Bueno. Quizás no se nota en mis palabras, porque yo solo escribo un prólogo, pero precisamente allí digo que quiero llegar a unas conclusiones y quiero explicar una serie de cosas para las cuales hago una serie concreta de preguntas y ordeno el libro de cierta manera. Y obviamente he ordenado las cosas para explicar una serie de ideas y opiniones que son las mías. Y no me escondo de ello. Lo estoy explicando para que se lea de un modo, y no de otro.

Resume tus filias y fobias, por favor.
Pues no estoy nada de acuerdo con la gente que ve el indie como algo contracultural, y estoy más de acuerdo con la gente que lo ve como una ocasión perdida para crear una escena alternativa que crease algún tipo de tejido que permaneciese. Y no hablo de discos, que dependen de una determinada inspiración que no puedes exigir, sino de un cambio de actitud. Crear algo más cooperativo, como los gaztetxes de Euskadi, que hubiese cambiado la mentalidad de la gente para que ahora los grupos no pensaran solo en que les fiche el sello del Primavera Sound. La dependencia de la escena independiente actual de los tres o cuatro agentes potentes, del festivaleo y las marcas, es idéntico al que existía a mediados de los ochenta con las marcas y las multinacionales. En ese sentido no se creó una base para crear algo independiente de verdad.

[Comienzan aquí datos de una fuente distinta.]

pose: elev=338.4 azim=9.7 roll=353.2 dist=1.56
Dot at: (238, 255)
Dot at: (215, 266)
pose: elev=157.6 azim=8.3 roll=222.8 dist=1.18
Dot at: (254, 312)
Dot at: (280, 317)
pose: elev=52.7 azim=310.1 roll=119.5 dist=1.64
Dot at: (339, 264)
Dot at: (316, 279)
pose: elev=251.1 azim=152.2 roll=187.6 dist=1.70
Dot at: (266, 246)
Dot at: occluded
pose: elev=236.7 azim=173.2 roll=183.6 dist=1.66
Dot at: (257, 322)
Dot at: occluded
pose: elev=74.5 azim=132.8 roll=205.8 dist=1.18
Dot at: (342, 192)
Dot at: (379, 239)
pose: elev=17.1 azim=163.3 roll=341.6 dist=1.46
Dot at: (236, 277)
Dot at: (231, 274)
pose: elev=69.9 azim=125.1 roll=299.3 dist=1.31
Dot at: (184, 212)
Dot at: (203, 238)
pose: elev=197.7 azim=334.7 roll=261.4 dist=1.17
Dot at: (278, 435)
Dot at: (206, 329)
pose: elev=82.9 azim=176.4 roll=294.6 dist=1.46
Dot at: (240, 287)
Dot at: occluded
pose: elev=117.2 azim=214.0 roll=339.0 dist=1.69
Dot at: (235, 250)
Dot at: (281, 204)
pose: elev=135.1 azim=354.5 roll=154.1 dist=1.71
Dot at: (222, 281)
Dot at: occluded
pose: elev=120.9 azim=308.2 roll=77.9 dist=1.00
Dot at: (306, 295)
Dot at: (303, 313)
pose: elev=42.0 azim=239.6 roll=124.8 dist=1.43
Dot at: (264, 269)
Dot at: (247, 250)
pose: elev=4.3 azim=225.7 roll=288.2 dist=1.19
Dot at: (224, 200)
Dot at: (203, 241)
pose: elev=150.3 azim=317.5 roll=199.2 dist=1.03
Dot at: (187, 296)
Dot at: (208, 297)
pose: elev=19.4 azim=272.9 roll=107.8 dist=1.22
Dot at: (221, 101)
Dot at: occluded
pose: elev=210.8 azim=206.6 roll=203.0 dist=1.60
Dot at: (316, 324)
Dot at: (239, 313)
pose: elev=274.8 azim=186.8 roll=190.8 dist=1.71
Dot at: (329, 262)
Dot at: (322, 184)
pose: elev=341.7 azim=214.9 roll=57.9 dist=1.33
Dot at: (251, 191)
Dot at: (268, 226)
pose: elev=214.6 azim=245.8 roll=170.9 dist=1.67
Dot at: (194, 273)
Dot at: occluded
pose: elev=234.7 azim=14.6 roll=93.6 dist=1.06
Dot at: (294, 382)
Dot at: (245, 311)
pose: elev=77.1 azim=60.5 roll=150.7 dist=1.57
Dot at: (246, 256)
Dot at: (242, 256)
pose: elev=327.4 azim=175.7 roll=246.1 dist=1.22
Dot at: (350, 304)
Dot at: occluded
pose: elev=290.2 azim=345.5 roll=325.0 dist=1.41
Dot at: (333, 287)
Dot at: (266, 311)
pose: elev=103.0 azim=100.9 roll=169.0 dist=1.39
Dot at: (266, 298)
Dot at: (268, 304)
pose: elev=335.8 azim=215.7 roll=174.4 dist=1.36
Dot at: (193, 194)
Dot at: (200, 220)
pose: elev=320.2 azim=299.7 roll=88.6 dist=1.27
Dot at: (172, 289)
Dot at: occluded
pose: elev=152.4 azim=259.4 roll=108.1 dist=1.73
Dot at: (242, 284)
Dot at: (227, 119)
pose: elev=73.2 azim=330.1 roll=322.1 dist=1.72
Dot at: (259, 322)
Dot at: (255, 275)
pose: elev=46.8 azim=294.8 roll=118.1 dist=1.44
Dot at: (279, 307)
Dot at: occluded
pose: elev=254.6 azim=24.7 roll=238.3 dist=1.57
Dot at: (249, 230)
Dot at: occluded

Y en cuanto a afinidades personales... No comparto mucho lo que dice Antonio Luque, su visión cínica de la vida, pero me cae bien. Lo mismo Fernando Alfaro. Con Jota seguramente desde ahora nos caeremos peor, porque creerá que ha quedado mal en el libro. Claro que a lo mejor él ve que ha quedado súper bien. Vete a saber.